After dinner, Bob went to his study. He looked at a framed photo of the three of them from a holiday two years ago. He remembered feeling a sense of rightness then. But looking at it now, he realised he knew exactly what Mary thought about on her treadmill, and it wasn’t him. Meanwhile, he had no idea what Olivia was looking for when her brown eyes stared out the window, but it again wasn’t him.

In her room, Mary looked at her reflection. She saw a woman who was fit, successful, and respected. She had built a seemingly perfect life. So why did she feel like she was constantly running a race she couldn't win? Why did she always feel unsatisfied and hopelessly striving?

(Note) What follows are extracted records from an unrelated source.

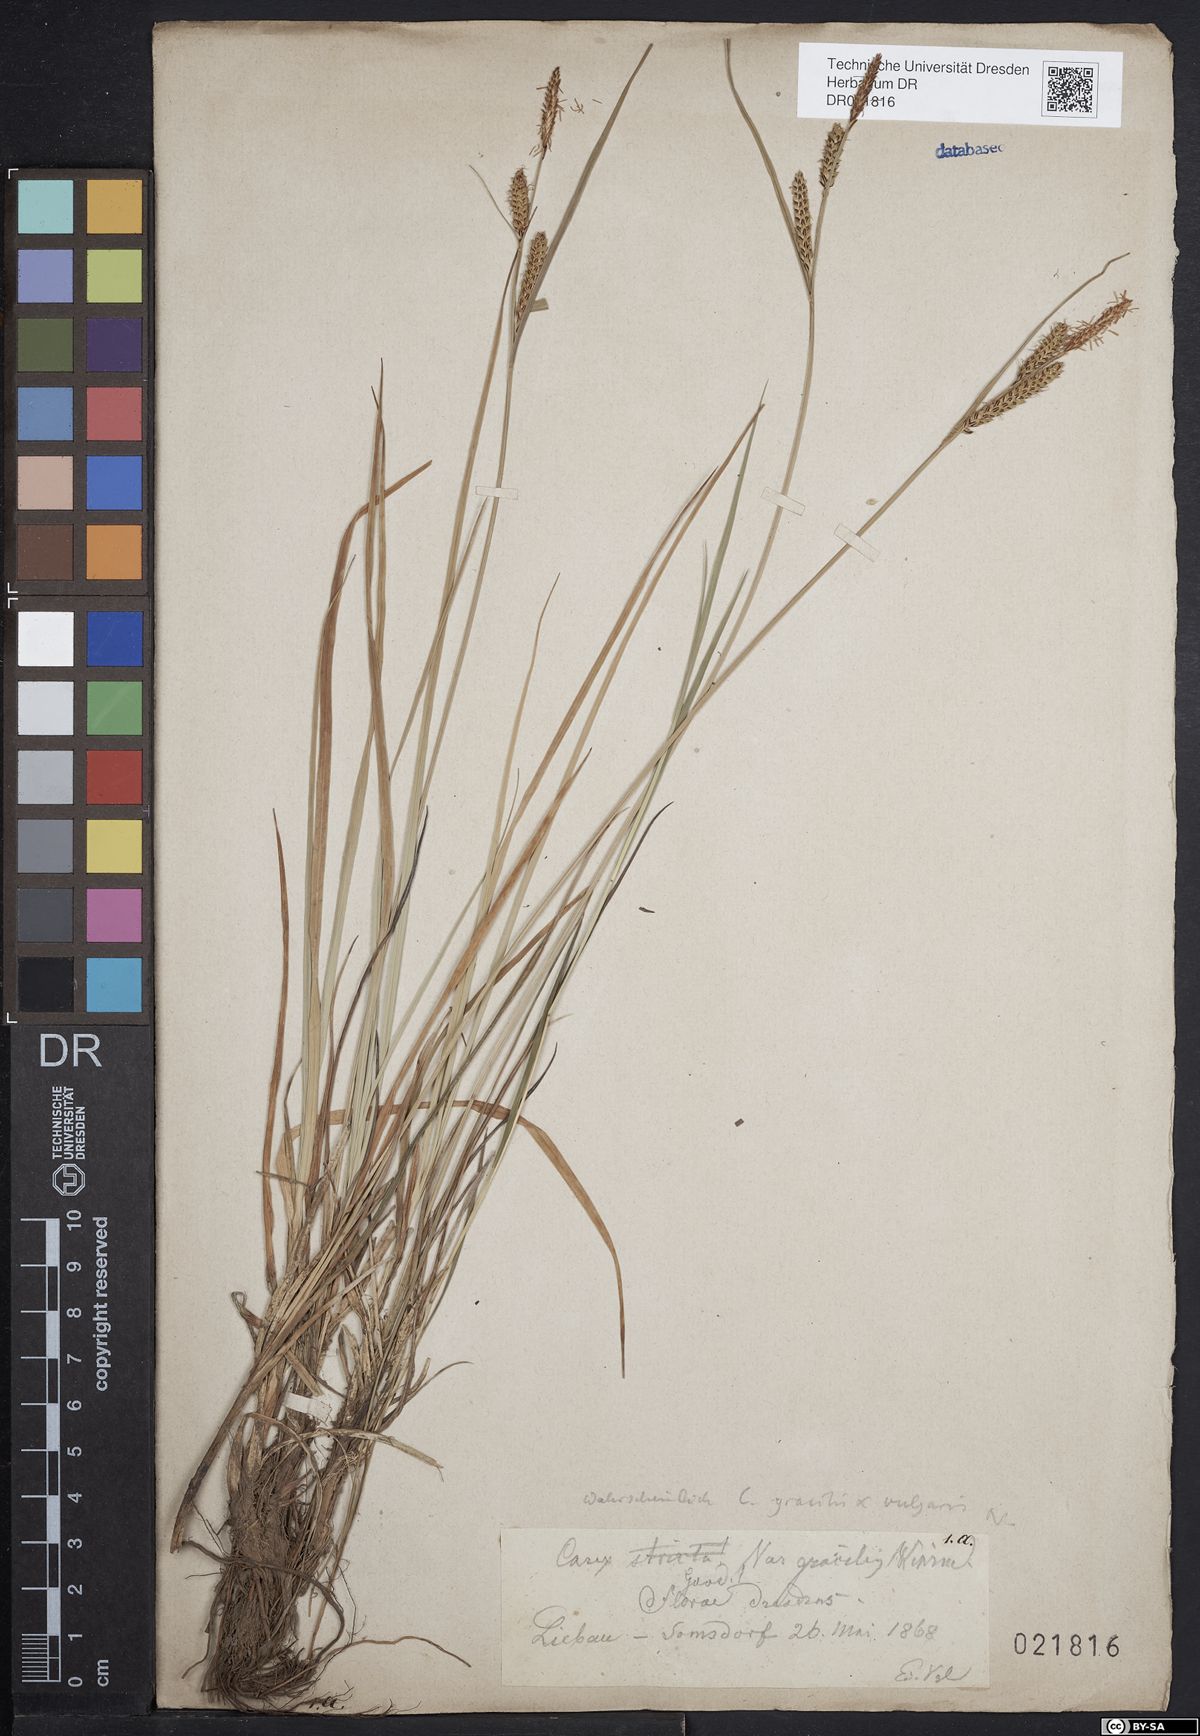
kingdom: Plantae
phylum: Tracheophyta
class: Liliopsida
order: Poales
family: Cyperaceae
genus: Carex
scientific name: Carex elytroides
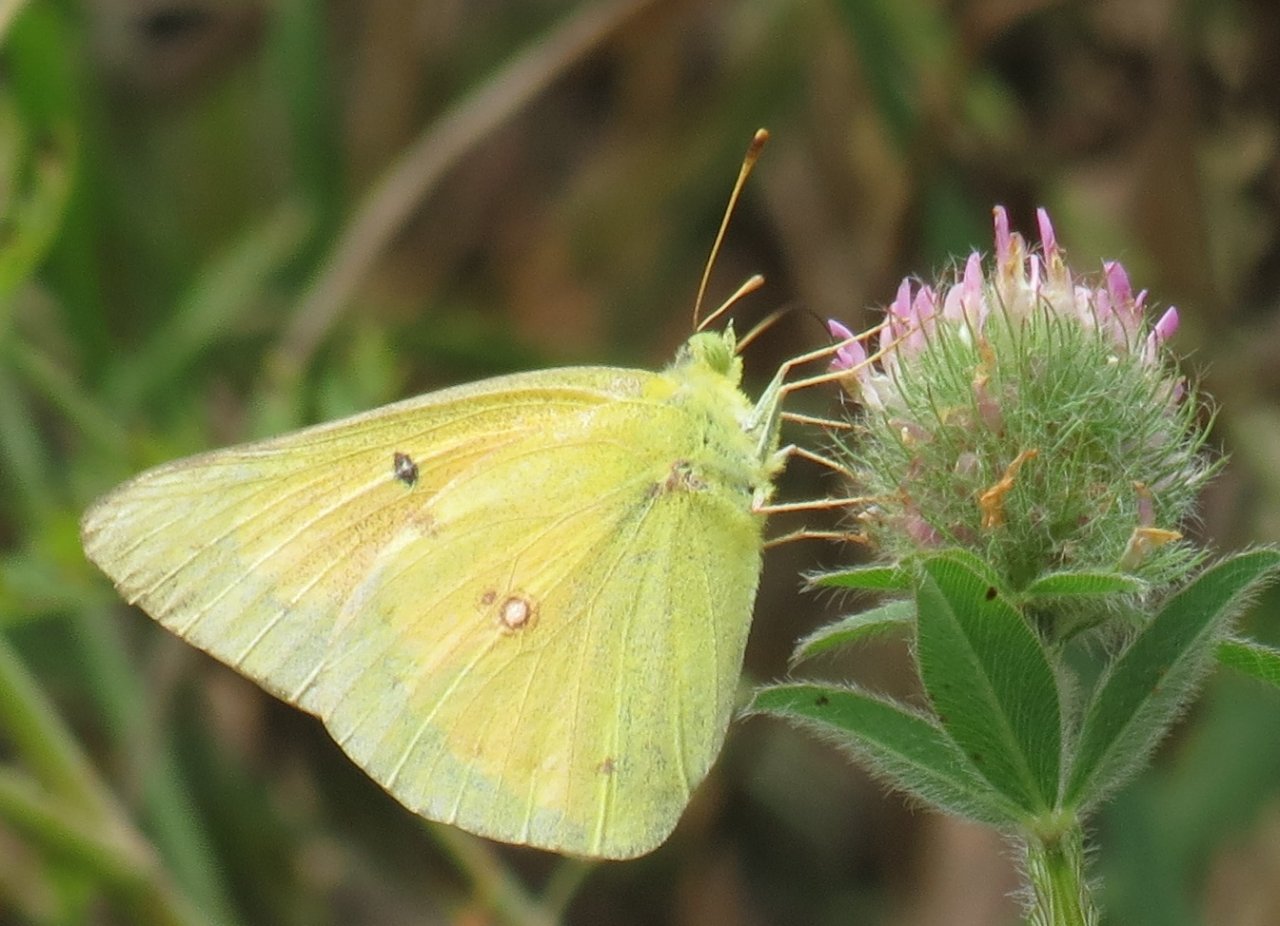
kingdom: Animalia
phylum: Arthropoda
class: Insecta
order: Lepidoptera
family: Pieridae
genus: Colias
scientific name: Colias eurytheme
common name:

Olivia lay in bed, the dark room feeling like a sanctuary. She wondered if she would ever grow into the "Olivia" her parents wanted -- a polished, confident woman. Or would she always be Livy, watching the world from the shadows, waiting for something to finally make the noises in her head go quiet?

The Edwards family, three distinct orbits around a centre they couldn't quite define, drifted towards sleep. Outside, the Fulham district stilled, the fog rolling off the Thames to cloak the tree-lined park near their home. They were safe, they were prosperous, and they were utterly unaware that the foundation of their lives was about to be shattered.